Anyway daughters had some friends over last night for a sleepover and were all watching Eastenders. Whilst making dinner I overheard them all commenting on Lucy's legs, all saying how pretty she was and how they wish she could look like her. That horrible ideal of the "thigh gap" that has come around in recent months. It really scares me how this seems to be what young girls aspire to. I was shocked and upset when my 10 year old and I were watching an episode of The Big Bang Theory and she said Penny (played by Kaley Cuoco) was fat!! Not sure if any of you watch TBBT but I've always thought Penny was gorgeous and had a great figure! I'd guess she is a UK dress size 10.
They're at an all girls' school and I really worry about what they all talk about, do they just flick through magazines commenting on everyone's weight? I know it's normal for young girls to start thinking about about their appearance but I know my friends and I were certainly not thinking about these issues when we were 10. And even at 13 I would not have thought someone as teeny tiny as Lucy Beale was someone to envy. (Sorry I hope that does not sound harsh. The last thing I want to do is make their ideas of body image even more skewed by telling them that this actress is UNattractive. Some girls are naturally skinny and the last thing I would want is for my daughters to go the opposite way and think anyone who is very slim naturally are "ugly" or whatever). I just worry that they think far too much about body image at such young ages.

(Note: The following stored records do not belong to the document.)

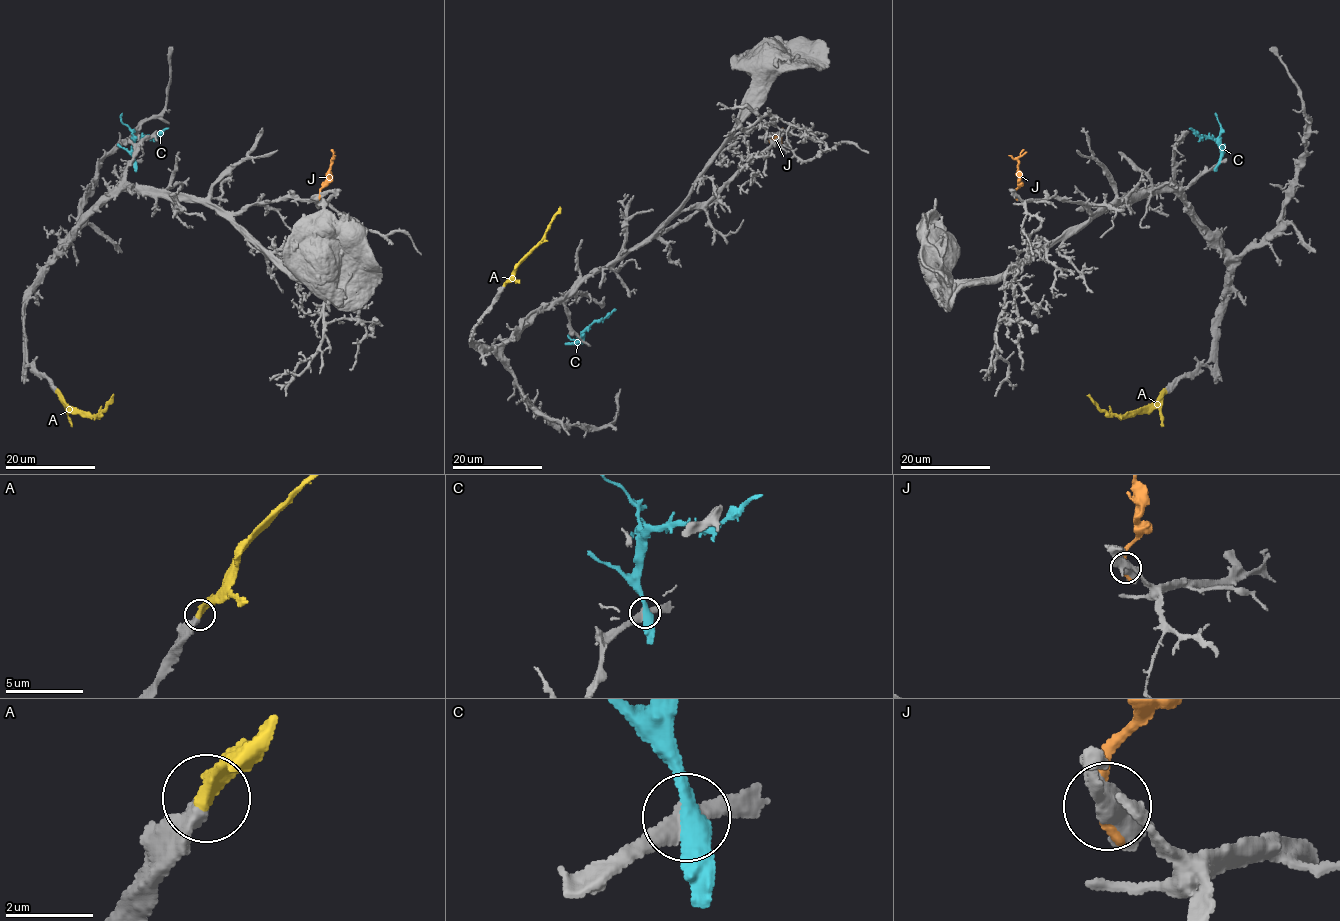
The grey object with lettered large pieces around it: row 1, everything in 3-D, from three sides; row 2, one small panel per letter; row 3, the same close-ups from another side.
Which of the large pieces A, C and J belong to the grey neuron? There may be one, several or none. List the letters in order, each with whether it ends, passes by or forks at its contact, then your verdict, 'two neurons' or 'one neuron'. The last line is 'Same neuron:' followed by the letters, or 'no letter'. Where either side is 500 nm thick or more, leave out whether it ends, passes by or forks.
A: one neuron
C: it passes by | two neurons
J: two neurons
Same neuron: A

ZuleikaD Sat 29-Mar-14 19:00:23

I think the best thing you can do is model a positive body image yourself - comment on how much you like and appreciate your own body and encourage her to look at sportswomen for comparison rather than actresses or models.

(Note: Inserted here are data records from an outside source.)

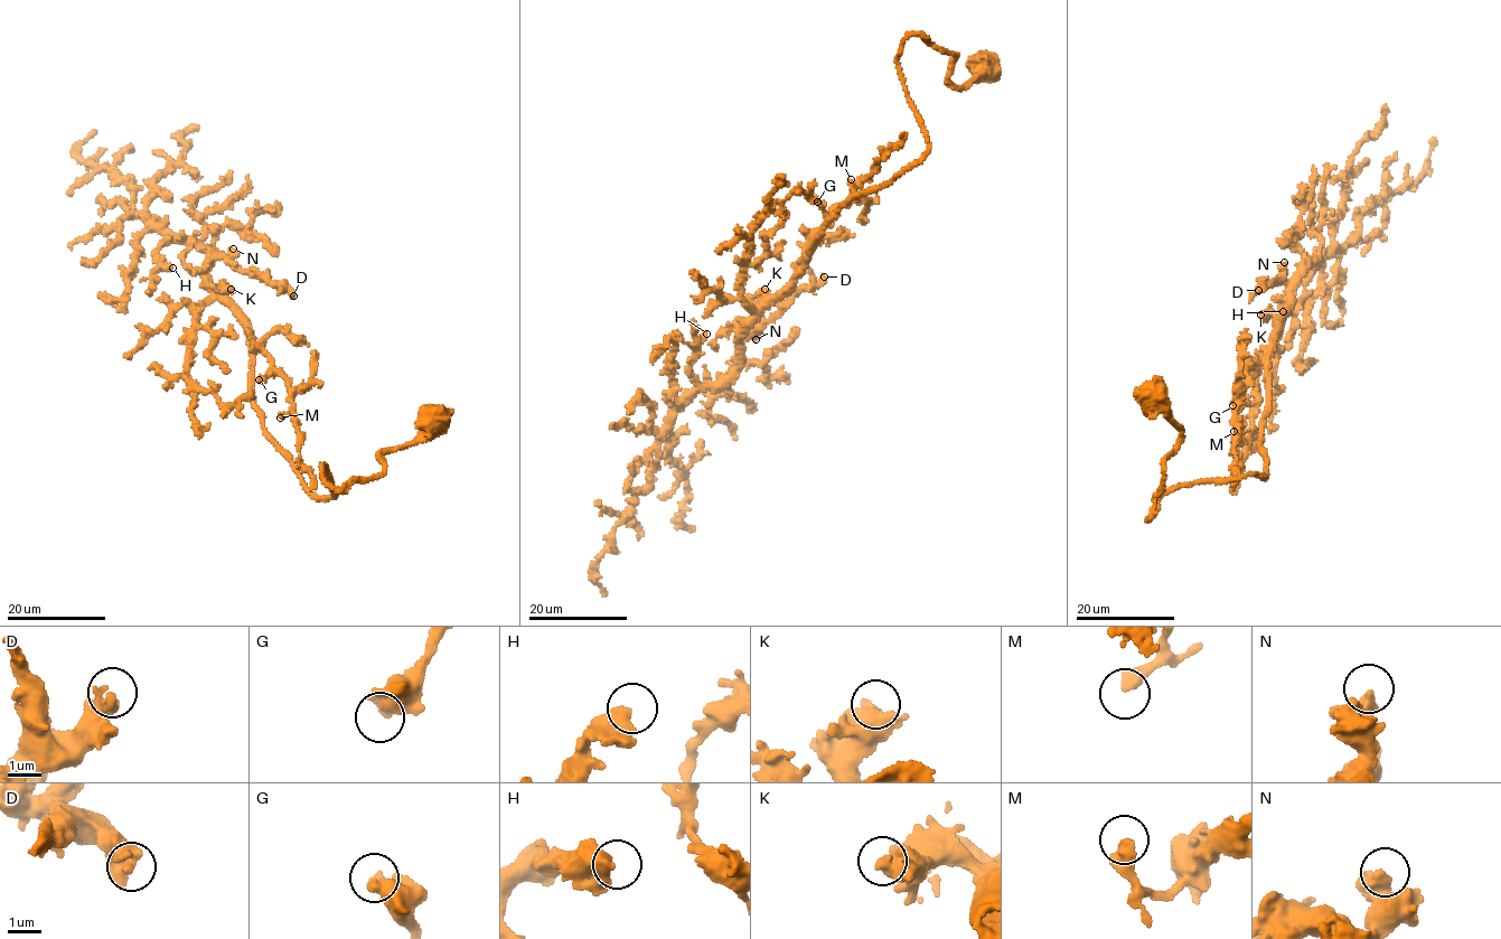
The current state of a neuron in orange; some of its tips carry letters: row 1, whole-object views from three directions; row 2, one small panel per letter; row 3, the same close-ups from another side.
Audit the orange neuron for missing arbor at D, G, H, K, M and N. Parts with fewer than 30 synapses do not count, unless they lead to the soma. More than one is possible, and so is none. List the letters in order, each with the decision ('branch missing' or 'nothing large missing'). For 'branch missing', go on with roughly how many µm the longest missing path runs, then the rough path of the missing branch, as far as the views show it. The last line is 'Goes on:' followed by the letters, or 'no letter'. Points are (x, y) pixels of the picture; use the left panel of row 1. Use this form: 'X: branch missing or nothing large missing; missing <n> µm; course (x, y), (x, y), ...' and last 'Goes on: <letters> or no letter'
D: nothing large missing
G: nothing large missing
H: nothing large missing
K: branch missing; missing 15 µm; course (231, 289), (235, 297), (255, 307), (254, 311), (280, 313)
M: nothing large missing
N: nothing large missing
Goes on: K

It's also worth remembering that at puberty wanting to be thin can be a fear-based way of trying to divert unwanted male attention away, so perhaps worth chatting about whether there are any boys in her circle who are paying her unwanted attention. If she has no boys in her circle then perhaps consider helping her expand it.

This stuff is hard, and getting harder.

Jaffakake Sat 29-Mar-14 21:04:00

There's some stuff available somewhere on the internet that shows how images are photoshopped. It may be worth seeking out, so you can help your daughter see how what we're shown is invented.

The thigh gap thing is apparently a physical impossibility for someone who is healthy & not at deaths door.

I think to be a positive role model is the best thing. Become educated about the debate & teach your girls to think & be questioning.

I don't envy you. It's a hard job being the mum of girls. I'm glad I've got a son. When I stand on the scales he copies me cos he wants to know how they work & thinks it's a seat!

LyndaCartersBigPants Sat 29-Mar-14 21:37:00

I agree about modelling good behaviour yourself, but that is easier said than done!

Check out A Mighty Girl for loads of resources to help teach our DDs about the importance of being clever, kind, strong etc - anything but 'pretty' (although of course, beautiful is better than merely pretty, as it's about more than just looks).